Page-level text extractions:
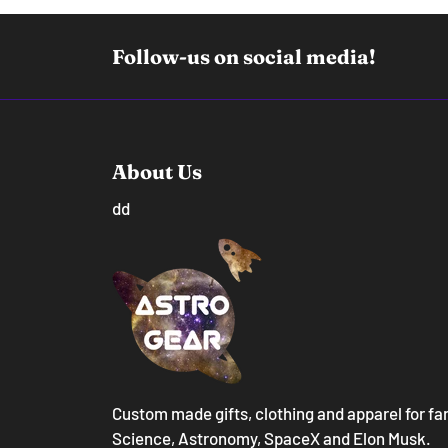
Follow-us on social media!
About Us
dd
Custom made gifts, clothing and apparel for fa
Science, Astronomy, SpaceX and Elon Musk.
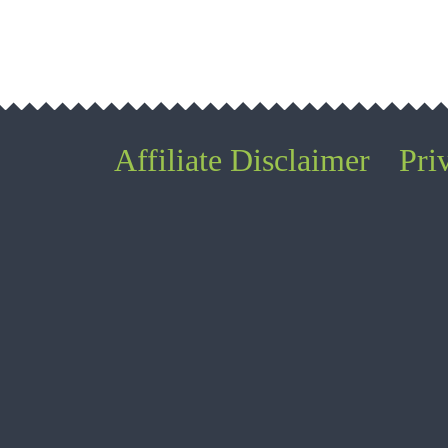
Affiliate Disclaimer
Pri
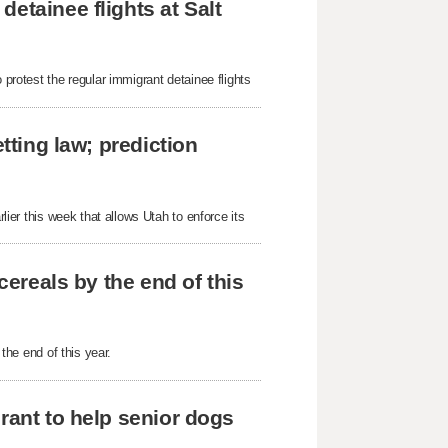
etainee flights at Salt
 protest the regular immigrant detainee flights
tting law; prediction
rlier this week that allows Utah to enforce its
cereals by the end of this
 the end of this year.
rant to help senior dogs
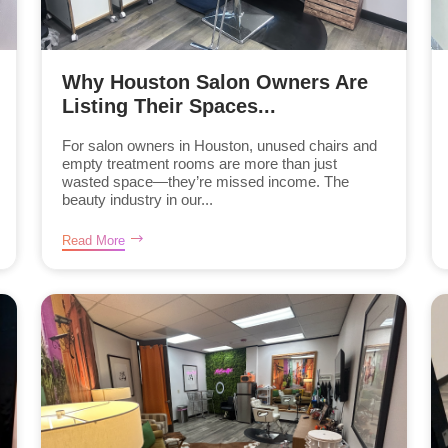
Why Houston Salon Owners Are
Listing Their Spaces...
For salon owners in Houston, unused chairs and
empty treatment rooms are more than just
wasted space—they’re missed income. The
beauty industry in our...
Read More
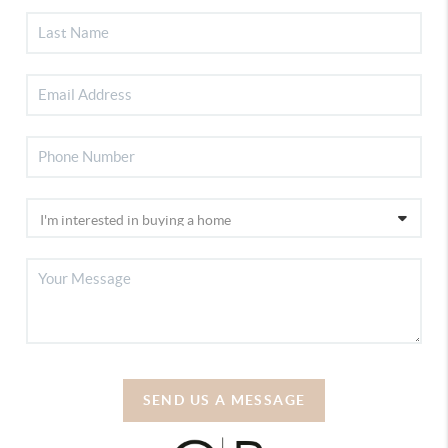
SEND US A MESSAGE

==

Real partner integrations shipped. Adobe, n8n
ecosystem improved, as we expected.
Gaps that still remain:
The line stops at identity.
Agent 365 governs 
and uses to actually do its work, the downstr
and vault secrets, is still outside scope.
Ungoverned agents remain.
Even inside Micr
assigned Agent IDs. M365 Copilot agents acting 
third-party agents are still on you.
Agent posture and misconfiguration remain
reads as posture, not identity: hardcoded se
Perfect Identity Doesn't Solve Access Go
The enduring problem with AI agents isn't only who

> **Work instruction**
Rewrite everything from the line containing "Follow-us on social media!" down to the line containing "rant to help senior dogs", swapping "flights" for "planes" and keeping all else the same. Give only those lines, and leave out the pictures.

> **Response for this exercise**
Follow-us on social media!
About Us
dd
Custom made gifts, clothing and apparel for fa
Science, Astronomy, SpaceX and Elon Musk.
Affiliate Disclaimer
Pri
etainee planes at Salt
 protest the regular immigrant detainee planes
tting law; prediction
rlier this week that allows Utah to enforce its
cereals by the end of this
 the end of this year.
rant to help senior dogs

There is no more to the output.